[[ DATASET, beginning ]]

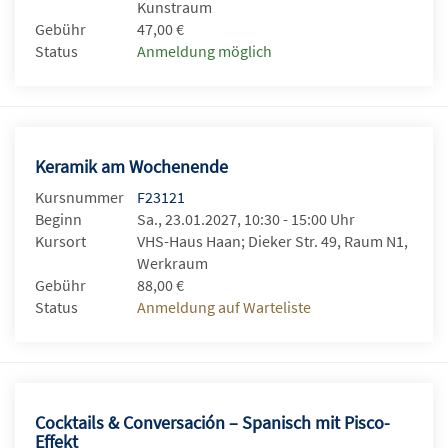
Kunstraum
Gebühr
47,00 €
Status
Anmeldung möglich
Keramik am Wochenende
Kursnummer
F23121
Beginn
Sa., 23.01.2027, 10:30 - 15:00 Uhr
Kursort
VHS-Haus Haan; Dieker Str. 49, Raum N1,
Werkraum
Gebühr
88,00 €
Status
Anmeldung auf Warteliste
Cocktails & Conversación – Spanisch mit Pisco-
Effekt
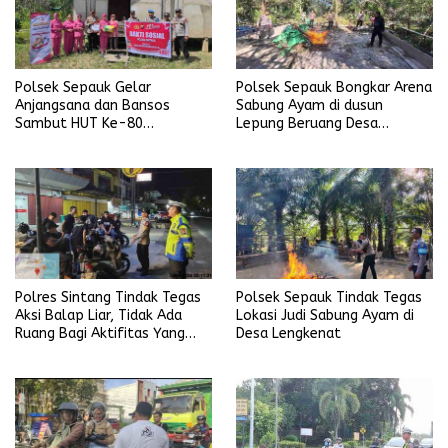
Polsek Sepauk Gelar
Polsek Sepauk Bongkar Arena
Anjangsana dan Bansos
Sabung Ayam di dusun
Sambut HUT Ke-80
Lepung Beruang Desa
Bhayangkara Tahun 2026
Sekubang KM 38 Kayu Lapis
Polres Sintang Tindak Tegas
Polsek Sepauk Tindak Tegas
Aksi Balap Liar, Tidak Ada
Lokasi Judi Sabung Ayam di
Ruang Bagi Aktifitas Yang
Desa Lengkenat
Mengganggu Ketertiban
Umum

[[ DATASET, end ]]

- TRY IT
Scan the entries for lines holding the string "Tindak", then copy every one of them.

- SOLUTION
Polres Sintang Tindak Tegas
Polsek Sepauk Tindak Tegas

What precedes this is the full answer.